Las habitaciones del Hostal Tokio incluyen caja fuerte para portátiles, calefacción y baño privado equipado con bañera o ducha y artículos de aseo gratuitos como jabón corporal y champú. Cada habitación dispone de televisión pantalla plana, escritorio de trabajo, teléfono, caja fuerte convencional, sofá cama como zona de descanso, plancha con tabla correspondiente, toallas y ropa de cama hechas con almohadas sintéticas no plumón sobre suelos de baldosa o mármol. Algunas estancias cuentan con balcón que da a la ciudad.
Entre los servicios al huésped se encuentran limpieza diaria junto con atención personalizada en recepción y consigna para equipajes.

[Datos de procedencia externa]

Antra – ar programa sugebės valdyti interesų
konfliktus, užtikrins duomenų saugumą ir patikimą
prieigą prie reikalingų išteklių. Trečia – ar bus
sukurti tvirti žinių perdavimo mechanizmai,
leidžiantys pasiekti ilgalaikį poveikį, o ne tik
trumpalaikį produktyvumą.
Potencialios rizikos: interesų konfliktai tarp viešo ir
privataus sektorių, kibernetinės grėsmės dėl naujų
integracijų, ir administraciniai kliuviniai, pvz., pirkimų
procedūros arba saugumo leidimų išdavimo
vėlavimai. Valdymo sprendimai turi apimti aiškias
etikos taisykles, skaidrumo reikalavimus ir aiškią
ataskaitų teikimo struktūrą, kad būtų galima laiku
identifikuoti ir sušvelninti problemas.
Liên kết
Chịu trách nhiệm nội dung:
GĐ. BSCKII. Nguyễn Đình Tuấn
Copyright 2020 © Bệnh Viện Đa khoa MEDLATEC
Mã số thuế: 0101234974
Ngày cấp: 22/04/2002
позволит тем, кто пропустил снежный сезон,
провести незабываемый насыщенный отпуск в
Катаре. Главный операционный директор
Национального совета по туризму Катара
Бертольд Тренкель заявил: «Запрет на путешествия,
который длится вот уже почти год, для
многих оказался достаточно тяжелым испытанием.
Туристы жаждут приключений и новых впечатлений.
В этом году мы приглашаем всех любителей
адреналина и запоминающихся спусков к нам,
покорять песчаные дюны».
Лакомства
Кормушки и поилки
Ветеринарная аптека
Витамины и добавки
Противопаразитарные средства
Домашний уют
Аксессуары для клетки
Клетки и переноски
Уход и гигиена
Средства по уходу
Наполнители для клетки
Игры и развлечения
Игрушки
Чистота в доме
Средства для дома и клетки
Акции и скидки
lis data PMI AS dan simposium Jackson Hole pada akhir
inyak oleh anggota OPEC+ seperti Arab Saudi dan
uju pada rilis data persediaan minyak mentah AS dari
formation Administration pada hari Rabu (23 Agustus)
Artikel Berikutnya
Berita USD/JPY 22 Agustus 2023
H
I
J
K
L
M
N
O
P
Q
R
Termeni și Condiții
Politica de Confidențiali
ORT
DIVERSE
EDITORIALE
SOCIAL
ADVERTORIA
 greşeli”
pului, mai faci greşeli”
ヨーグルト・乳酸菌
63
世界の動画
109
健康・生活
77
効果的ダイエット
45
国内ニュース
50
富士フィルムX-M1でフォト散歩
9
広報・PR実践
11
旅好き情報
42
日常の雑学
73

El edificio ofrece acceso mediante ascensor hasta las habitaciones así como detectores de humo y extintores para mayor seguridad. En las instalaciones hay máquinas expendedoras con bebidas y snacks disponibles mientras que las cocinas totalmente equipadas disponen tanto menaje como electrodomésticos incluyendo frigoríficos, lavavajillas,microondas,cafeteras e instalaciones para preparar té.
Reserva tu habitación en sleephotelsmadrid.com y disfruta de precios competitivos y una estancia de primera.
Habitaciones: 15Consulta las opiniones de otros huéspedes sobre Hostal Tokio
¡Todas las opiniones en un solo lugar!
Habitación limpia y ordenada, con ascensor y un lugar para dejar el equipaje el día de salida. El personal fue amable y servicial, aunque hablaban poco inglés, por lo que hizo falta usar español o una app de traducción. La ubicación resultó muy céntrica, en un barrio bonito con tiendas vintage y restaurantes locales cerca.